Die Überraschung verpasst

Trotz einer zwischenzeitlich deutlichen Führung haben die Landesliga-Handballer des TV „Jahn“ Köln-Wahn das Lokalderby beim HSV Bocklemünd verloren. Das Team von Trainer Torsten Tietgen konnte sich bis zur 35. Minute einen 19:14-Vorsprung herausarbeiten, gab diese Führung aber schnell wieder her und ging am Ende mit einer 25:29 (16:13)-Niederlage vom Feld.

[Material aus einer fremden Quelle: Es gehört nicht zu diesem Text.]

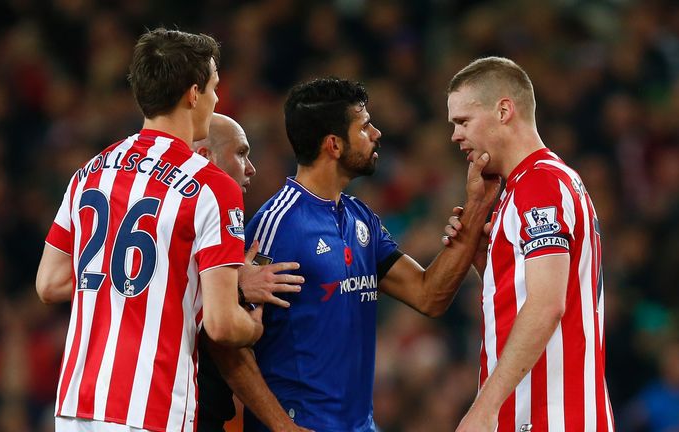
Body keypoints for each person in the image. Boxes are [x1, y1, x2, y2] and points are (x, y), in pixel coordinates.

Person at [238, 77, 499, 432]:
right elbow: (231, 346)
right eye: (364, 127)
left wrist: (477, 205)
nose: (376, 134)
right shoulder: (276, 225)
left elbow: (429, 295)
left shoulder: (361, 217)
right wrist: (282, 426)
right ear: (333, 144)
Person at [35, 28, 263, 432]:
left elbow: (50, 283)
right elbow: (224, 324)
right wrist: (254, 322)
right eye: (213, 88)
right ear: (193, 93)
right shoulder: (211, 185)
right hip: (152, 407)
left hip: (75, 404)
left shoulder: (90, 171)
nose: (216, 99)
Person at [445, 57, 614, 431]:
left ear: (504, 110)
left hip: (551, 418)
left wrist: (484, 407)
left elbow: (546, 304)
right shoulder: (527, 186)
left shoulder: (539, 187)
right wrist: (482, 261)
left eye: (463, 121)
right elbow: (534, 294)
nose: (455, 135)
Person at [191, 113, 308, 432]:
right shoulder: (196, 225)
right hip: (178, 413)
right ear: (205, 158)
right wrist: (235, 293)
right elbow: (224, 337)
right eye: (241, 153)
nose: (251, 167)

Die Porzer starteten mit erheblichen Schwierigkeiten in die Partie. Gegen die kompakte Abwehr des HSV agierte vor allem der Wahner Rückraum zunächst viel zu druck- und ideenlos, um das Bocklemünder Tor ernsthaft in Gefahr zu bringen. Bis zum 9:10 (19.) rannten die Gäste ständig einem Rückstand hinterher und konnten sich bei ihrem starken Torhüter Thomas Wieland bedanken, dass das Ergebnis zu diesem Zeitpunkt nicht deutlicher ausfiel.

Dann aber wurde die Angriffsleistung der Blau-Weißen urplötzlich besser, was sich auch schnell im Spielstand widerspiegeln sollte. Tim Fuhrmann erzielte mit dem 11:10 in der 21. Minute die erste Führung für den TV Wahn, der seinen Vorsprung noch vor der Pause auf 14:11 ausbauen konnte. Per Kempa-Trick traf Dominik Heimes nach Vorlage von Tim Sprengel zur 16:13-Pausenführung, die Hoffnung auf einen doppelten Punktgewinn machte.

Diese Hoffnung wurde nach dem Seitenwechsel sogar noch größer, denn Tim Fuhrmann konnte den Vorsprung der Gäste auf 18:13 (33.) ausbauen. Anschließend gelang dem Tietgen-Team allerdings kaum noch etwas. Innerhalb von nur vier Minuten verkürzte der HSV auf 18:19 – das umkämpfte Lokalderby war wieder völlig offen. Bocklemünds Trainer Jan Köhler richtete seine Deckung nun deutlich offensiver aus, womit die Gäste überhaupt nicht zurecht kamen.

Das Wahner Angriffsspiel kam quasi zum Erliegen, die eigenen Treffer wurden kaum mehr richtig herausgespielt, sondern basierten eher auf Glück. Immer wieder leisteten sich die Rechtsrheinischen unvorbereitete Torwürfe, und in der Defensive sorgten die Anspiele auf den guten Bocklemünder Kreisläufer Sebastian Schneider für erhebliche Probleme.

Aus Wahner Sicht reichte die Leistung ab der 35. Minute einfach nicht aus, um die Führung zu verteidigen bzw. den Tabellendritten zu schlagen. Weil aber auch der HSV zahlreiche Torchancen liegen ließ – darunter vier Siebenmeter, die Thomas Wieland abwehren konnte, – blieb die Partie bis fünf Minuten vor dem Ende offen, ehe David Lindner sein Team per Siebenmetertor zum 27:24 endgültig auf die Siegerstraße brachte und eine durchaus mögliche Überraschung verhinderte.

Am kommenden Samstag (19. März, 19.30 Uhr, Großsporthalle) empfängt der TV Wahn den Tabellenfünften TV Strombach, gegen den die Blau-Weißen wieder in die Erfolgsspur zurückfinden wollen.

Für den TV „Jahn“ Köln-Wahn verkürzten: Tim Fuhrmann (4), Tim Sprengel (4), Markus Filp (4), Dominik Heimes (4), Benjamin Jäger (3), Simon Blendl (3), Tom Kulik (1) und Christopher Busche (1).